Why did Charles Darwin – a rich and staunchly honest man – dedicate himself privately to developing a subversive theory of human evolution between 1837 and 1839? Why did he carry on tenaciously researching this subject for nearly three decades before publishing The Descent of Man in 1871? A thorough review of Darwin's achievements provides us with the answer. According to popular belief, Darwin was a heroic genius who had discovered some precious fragments of a reality beyond the view of simple mortals. He was a great scientist who continued to carry out the work of a scientist, not a Victorian naturalist consumed by a moral passion.

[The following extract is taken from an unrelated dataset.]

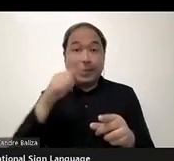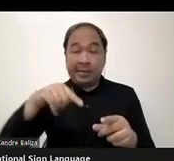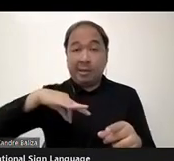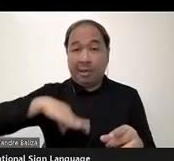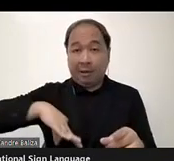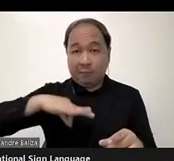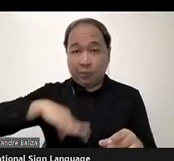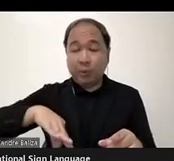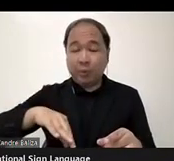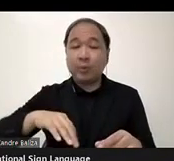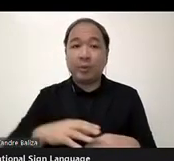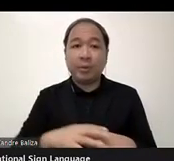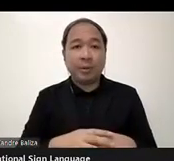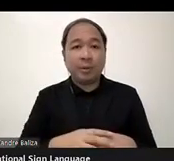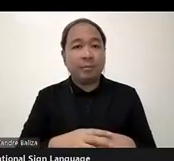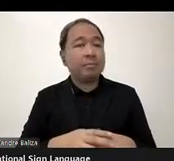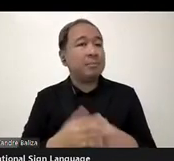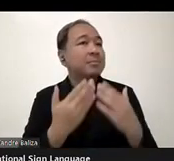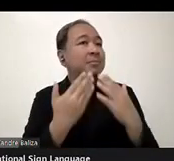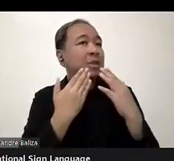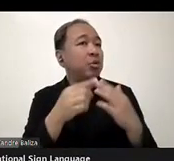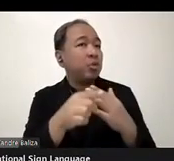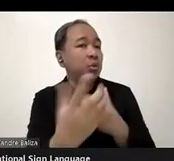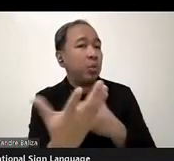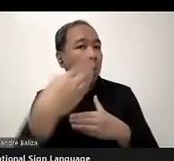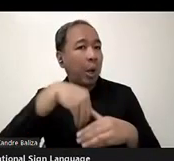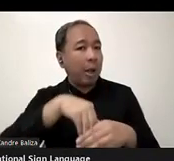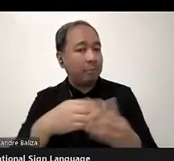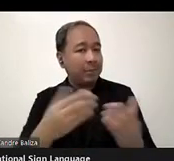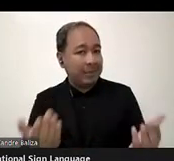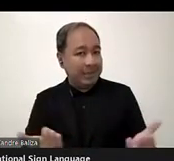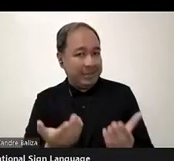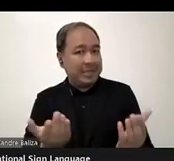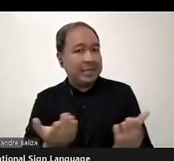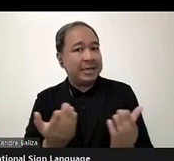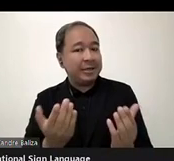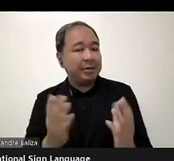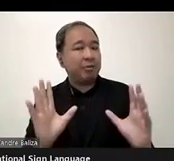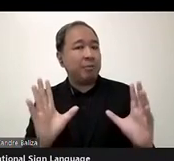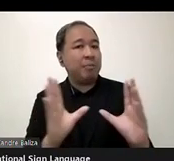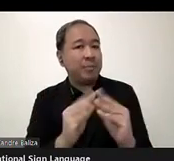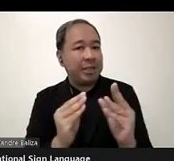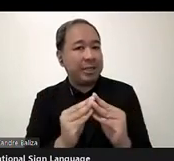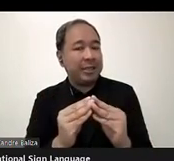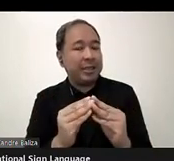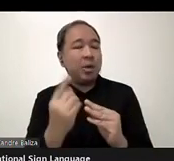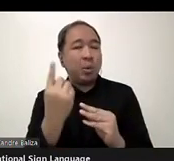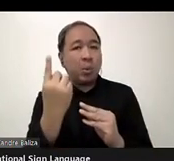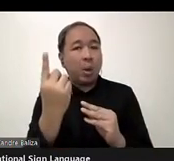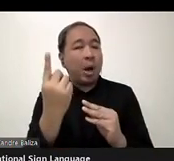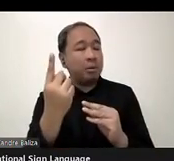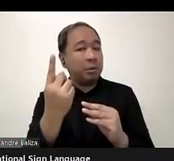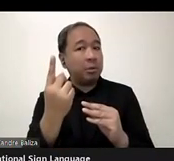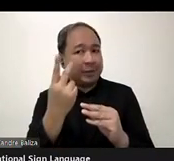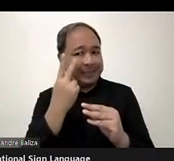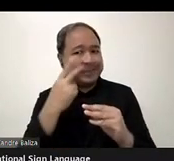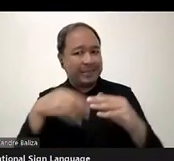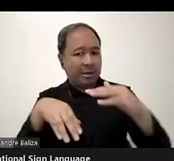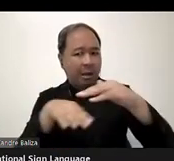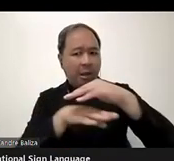appreciate you coming to this session. One of the underlying thing that I would want to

However, today we should examine the circumstances that enabled Darwin to elaborate his theory based on the cultural resources that were available to him. Behind his work on the origins of humanity lay his conviction that all races were from the same family, a belief that had its roots in the most important moral movement of his times: the abolition of slavery. In the opinion of the abolitionists, the human races were members of one and the same family with a common ancestry. Darwin extended the concept of "common origin" to the rest of the living creatures, in such a way that he linked together not only the human races, but all races. Darwin’s science had nothing in common with the dispassionate practices of textbook caricatures, but instead they were motivated by human needs and weaknesses. One of our best-known theories may even have been conceived out of humanitarian interest.
James R. Moore
(Professor of the History of Science at the Open University, Milton Keynes, UK)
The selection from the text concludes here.